青年は驚いていた。恐らく、この時、この男は赤子——ゼストを見捨て、一目散に逃げればまだ命の危険はなかった事だろう。


 だがこの青年は心優しかったのだろう。赤子を見捨る事など出来なかった。その場から立ち去ろうとはしなかったのだ。何とかして助けようと思ったのだろう。


 ――だが、その結果、自身の身に危険の火の粉が降り注ぐ事になる。


「「「グウウウウウウウウウウウウウウウウウウウウウウウウウウウウ!」」」


 狼達が青年に向かって唸り始めた。


「くっ! くそっ!」


 青年は矢を放とうとする。だが――それは無駄な事だ。なぜなら、矢というものは点による攻撃である。おまけに、連射性に優れていない。大勢の敵に対応するのに著しく不利な武器だったのだ。


 この時点で彼に勝機などなかった。出来る事などあるとしたら、赤子を見捨てて逃げる事だけだったであろう。

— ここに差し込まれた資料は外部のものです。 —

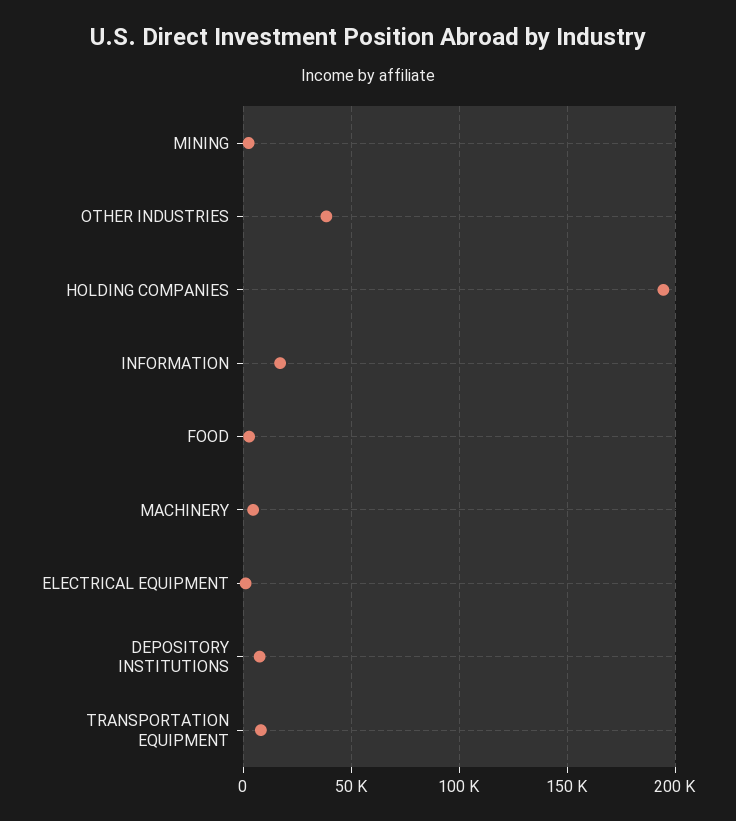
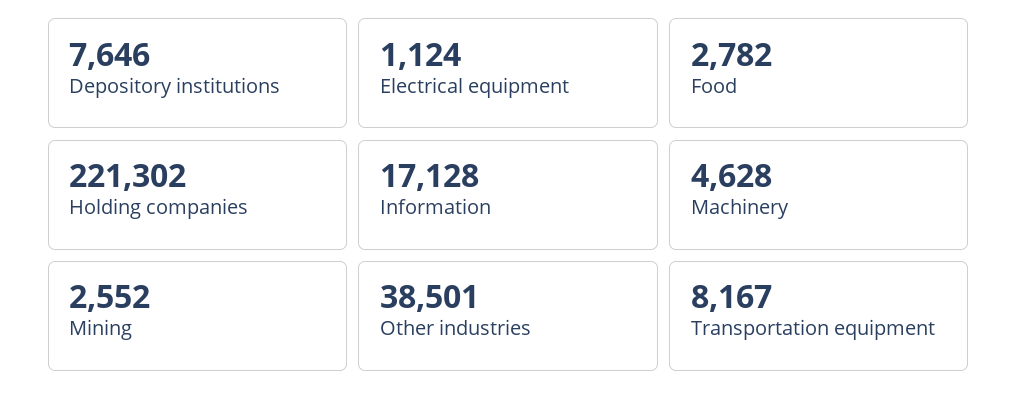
HOLDING COMPANIES: 195000 -> 221302

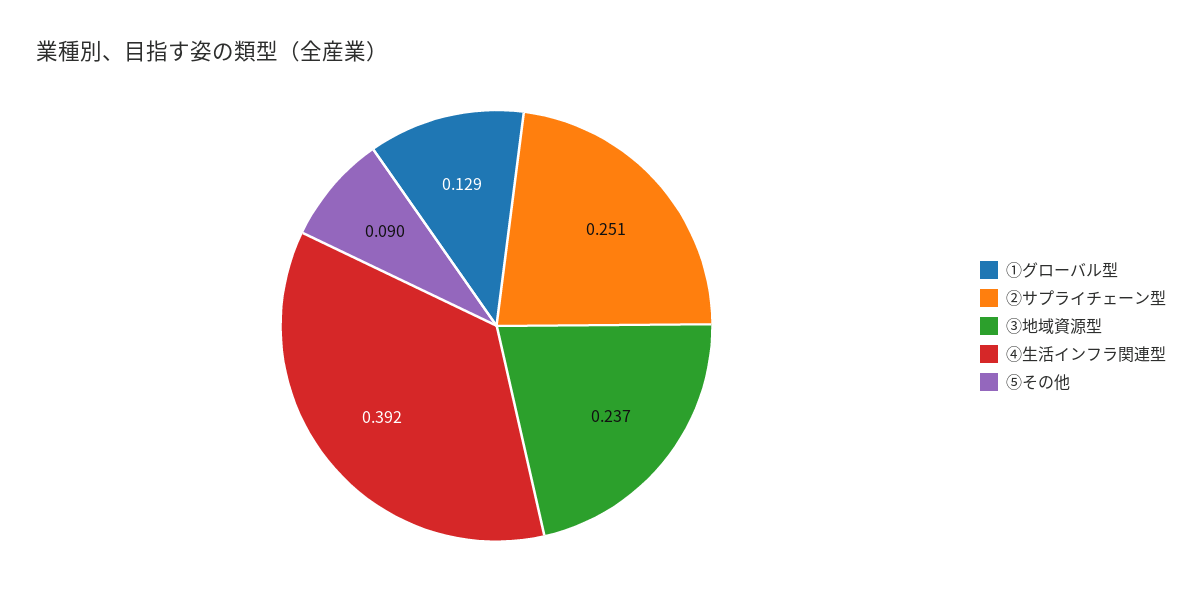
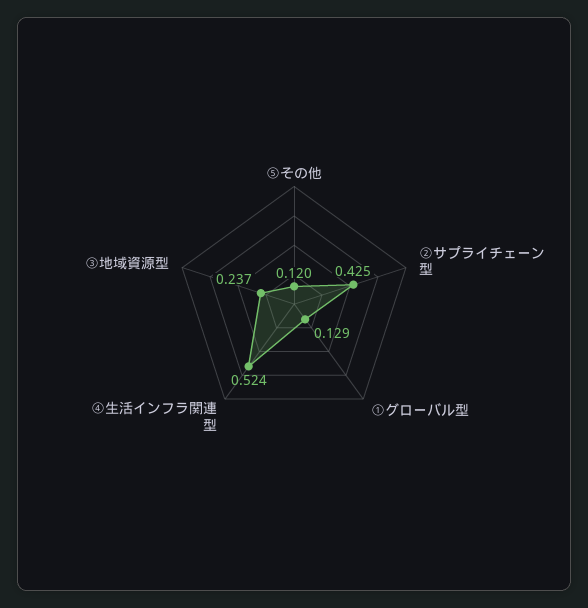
②サプライチェーン型: 0.251 -> 0.425
④生活インフラ関連型: 0.392 -> 0.524
⑤その他: 0.09 -> 0.12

 我武者羅に放った矢は外れ、その間に一匹の狼が青年に襲い掛かってきた。


「うわああああああああああああああああああああああ!」


 青年は悲鳴を上げる。——だが、森の中には助けに入るような人などいない。一人の赤子を除いて、人っ子一人としてその場にはいなかったのだ。


「だ、だれかっ! だれかっ!」


 青年は助けを求める。無駄な求めとは頭ではわかっているはずだが、危機的状況に気が動転していたのだ。


 このまま青年は息絶えてしまうかと思った。


 ――その時であった。突如、赤子が聖なる光を放ったのだ。見た事もない、魔法の光だ。


「「「グオオオオオオオオオオオオオオオオオオオオオオオオオオオオオオ!」」」


 狼達の断末魔が響いた。


 その聖なる光に飲み込まれ、狼達は瞬く間に消失していってしまったのだ。


「い、一体、なんだ……これは何がどうなったんだ?」


 非現実染みた目の前の出来事を、青年は現実の事として受け止められていない様子だ。

 だが、とりあえずのところとして自分が助かったという事に、青年は安堵の溜息を吐く。


「おぎゃー……おぎゃー」


 赤子の鳴き声が聞こえてきた。


「そうか……君が助けてくれたのか。ありがとう。なんだかよくわからないが、凄い赤ん坊なんだな。で、でもこんな森の中に赤ん坊は」


 赤ん坊——しかも、どういうわけだかはわからないが命を救ってくれた恩人でもある。そんな赤ん坊を森の中に残しておくわけにもいかない。


 青年は赤ん坊——ゼストを家まで持ち帰る事にしたのだ。